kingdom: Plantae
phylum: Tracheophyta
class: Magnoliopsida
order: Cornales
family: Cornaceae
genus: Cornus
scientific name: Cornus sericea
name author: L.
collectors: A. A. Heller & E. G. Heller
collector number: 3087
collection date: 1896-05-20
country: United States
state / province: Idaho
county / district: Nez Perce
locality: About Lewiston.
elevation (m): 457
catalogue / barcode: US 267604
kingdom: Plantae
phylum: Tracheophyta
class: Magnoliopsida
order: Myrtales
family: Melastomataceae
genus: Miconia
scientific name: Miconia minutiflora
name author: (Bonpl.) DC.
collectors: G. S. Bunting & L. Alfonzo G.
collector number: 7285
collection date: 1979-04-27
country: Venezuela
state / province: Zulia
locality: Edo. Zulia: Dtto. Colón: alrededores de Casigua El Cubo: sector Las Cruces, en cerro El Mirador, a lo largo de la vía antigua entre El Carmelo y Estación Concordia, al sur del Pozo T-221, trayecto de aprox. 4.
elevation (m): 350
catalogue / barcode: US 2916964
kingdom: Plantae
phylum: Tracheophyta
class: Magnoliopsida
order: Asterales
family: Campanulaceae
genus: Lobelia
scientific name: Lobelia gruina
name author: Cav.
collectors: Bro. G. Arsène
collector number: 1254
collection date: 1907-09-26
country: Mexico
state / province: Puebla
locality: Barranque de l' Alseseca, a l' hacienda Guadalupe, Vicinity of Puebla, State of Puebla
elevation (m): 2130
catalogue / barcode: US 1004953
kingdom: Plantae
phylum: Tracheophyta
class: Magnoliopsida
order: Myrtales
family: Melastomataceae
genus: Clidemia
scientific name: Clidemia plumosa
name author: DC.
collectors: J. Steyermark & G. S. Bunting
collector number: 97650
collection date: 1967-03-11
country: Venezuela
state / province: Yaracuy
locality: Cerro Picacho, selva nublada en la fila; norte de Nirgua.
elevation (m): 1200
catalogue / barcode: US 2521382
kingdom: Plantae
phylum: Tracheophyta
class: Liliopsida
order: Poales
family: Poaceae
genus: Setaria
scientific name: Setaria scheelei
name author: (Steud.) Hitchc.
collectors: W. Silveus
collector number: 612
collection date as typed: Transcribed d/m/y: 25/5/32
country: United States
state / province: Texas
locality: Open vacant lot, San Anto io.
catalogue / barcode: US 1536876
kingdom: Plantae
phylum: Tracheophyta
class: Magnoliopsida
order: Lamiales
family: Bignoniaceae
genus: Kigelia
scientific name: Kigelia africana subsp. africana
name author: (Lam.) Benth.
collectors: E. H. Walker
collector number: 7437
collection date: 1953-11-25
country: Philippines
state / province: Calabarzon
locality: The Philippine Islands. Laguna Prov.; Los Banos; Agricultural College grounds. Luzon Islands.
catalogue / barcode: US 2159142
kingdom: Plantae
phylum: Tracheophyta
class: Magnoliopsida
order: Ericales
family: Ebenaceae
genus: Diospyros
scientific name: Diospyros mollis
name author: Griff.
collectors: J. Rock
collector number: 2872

══════════════════════════════

■ WHAT THE TASK REQUIRES ■
Edit the listing above by changing "locality" to "place" wherever it appears, and leave everything else as it is.

■ PROBLEM SOLUTION ■
kingdom: Plantae
phylum: Tracheophyta
class: Magnoliopsida
order: Cornales
family: Cornaceae
genus: Cornus
scientific name: Cornus sericea
name author: L.
collectors: A. A. Heller & E. G. Heller
collector number: 3087
collection date: 1896-05-20
country: United States
state / province: Idaho
county / district: Nez Perce
place: About Lewiston.
elevation (m): 457
catalogue / barcode: US 267604
kingdom: Plantae
phylum: Tracheophyta
class: Magnoliopsida
order: Myrtales
family: Melastomataceae
genus: Miconia
scientific name: Miconia minutiflora
name author: (Bonpl.) DC.
collectors: G. S. Bunting & L. Alfonzo G.
collector number: 7285
collection date: 1979-04-27
country: Venezuela
state / province: Zulia
place: Edo. Zulia: Dtto. Colón: alrededores de Casigua El Cubo: sector Las Cruces, en cerro El Mirador, a lo largo de la vía antigua entre El Carmelo y Estación Concordia, al sur del Pozo T-221, trayecto de aprox. 4.
elevation (m): 350
catalogue / barcode: US 2916964
kingdom: Plantae
phylum: Tracheophyta
class: Magnoliopsida
order: Asterales
family: Campanulaceae
genus: Lobelia
scientific name: Lobelia gruina
name author: Cav.
collectors: Bro. G. Arsène
collector number: 1254
collection date: 1907-09-26
country: Mexico
state / province: Puebla
place: Barranque de l' Alseseca, a l' hacienda Guadalupe, Vicinity of Puebla, State of Puebla
elevation (m): 2130
catalogue / barcode: US 1004953
kingdom: Plantae
phylum: Tracheophyta
class: Magnoliopsida
order: Myrtales
family: Melastomataceae
genus: Clidemia
scientific name: Clidemia plumosa
name author: DC.
collectors: J. Steyermark & G. S. Bunting
collector number: 97650
collection date: 1967-03-11
country: Venezuela
state / province: Yaracuy
place: Cerro Picacho, selva nublada en la fila; norte de Nirgua.
elevation (m): 1200
catalogue / barcode: US 2521382
kingdom: Plantae
phylum: Tracheophyta
class: Liliopsida
order: Poales
family: Poaceae
genus: Setaria
scientific name: Setaria scheelei
name author: (Steud.) Hitchc.
collectors: W. Silveus
collector number: 612
collection date as typed: Transcribed d/m/y: 25/5/32
country: United States
state / province: Texas
place: Open vacant lot, San Anto io.
catalogue / barcode: US 1536876
kingdom: Plantae
phylum: Tracheophyta
class: Magnoliopsida
order: Lamiales
family: Bignoniaceae
genus: Kigelia
scientific name: Kigelia africana subsp. africana
name author: (Lam.) Benth.
collectors: E. H. Walker
collector number: 7437
collection date: 1953-11-25
country: Philippines
state / province: Calabarzon
place: The Philippine Islands. Laguna Prov.; Los Banos; Agricultural College grounds. Luzon Islands.
catalogue / barcode: US 2159142
kingdom: Plantae
phylum: Tracheophyta
class: Magnoliopsida
order: Ericales
family: Ebenaceae
genus: Diospyros
scientific name: Diospyros mollis
name author: Griff.
collectors: J. Rock
collector number: 2872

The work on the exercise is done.